On 2/3/2015 4:50 PM, Dan wrote:
My new workplace has the 2nd edition (published in 2002), complete with

From the book: "...you should get the JDK for Windows from
www.java.sun.com/products (follow the link for Java 2 SDK)." Obviously,
this is obsolete. The link took me to Oracle's website, and I'm not really
sure where to go from here. I'm guessing all of the software on the CD-ROM
is obsolete; it includes:
* Eclipse SDK Release 1.0 for Windows
* IBM Toolbox for Java
* IBM Java Runtime Environment
It looks like the Toolbox is available for download from IBM.
Also, http://www.ibm.com/developerworks/java/jdk/ appears to have the
complete package.

As you can tell, I'm a bit confused as to what I should download and
install. Any advice for a Java noob?

Can't speak about the book; never did get a copy. Generally speaking, I
personally don't use any tutorial material prior to Java 5, although
this book might have some interesting bits on the IBM Toolbox that you
might not find elsewhere. For learning basic Java, I definitely
recommend a more recent tutorial series.

Grab Java 7 or 8 from Oracle. You want the Developer Kit (SDK)
7 is near end of life but you might find more tutorial material for 7...

Grab Eclipse

Grab JT400 (the open source Java Toolbox) http://jt400.sourceforge.net/

There are a lot of Java tutorials; here is the one from Oracle:

There is honest debate over whether starting with an IDE is better or
worse for a beginner. I learnt Java (if it can be called that) the hard
way: text editor (Notepad++), tutorials and the school of hard knocks.
The classpath hasn't killed me yet, but it's still trying. I've learnt
a lot about folder hierarchies and package names and I think it's nuts
but I 'get it' because every time I messed it up I got slapped.

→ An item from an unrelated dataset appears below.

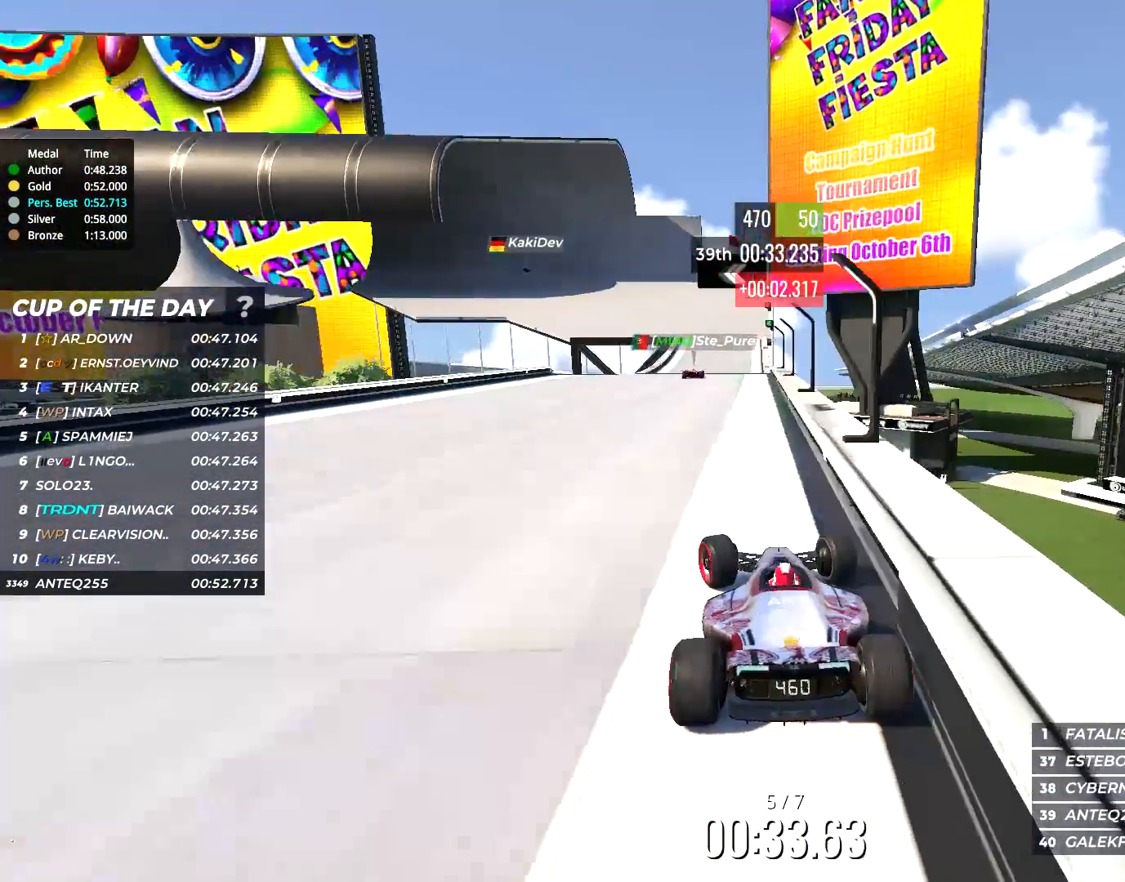
{"keys": [], "events": [[217, "up", "up"]]}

An IDE handles much if not all of the implementation details like that.
Which is really nice. Of course, it's a new workflow to learn, which
isn't hard - especially if you choose tutorials that use Eclipse.
Eventually, you'll be doing Java coding that is much easier in an IDE
than by editing individual .java files and executing manual javac
commands. Then you'll be learning the workflow anyway, so all you get
out of delaying is the school of hard knocks slapping you around.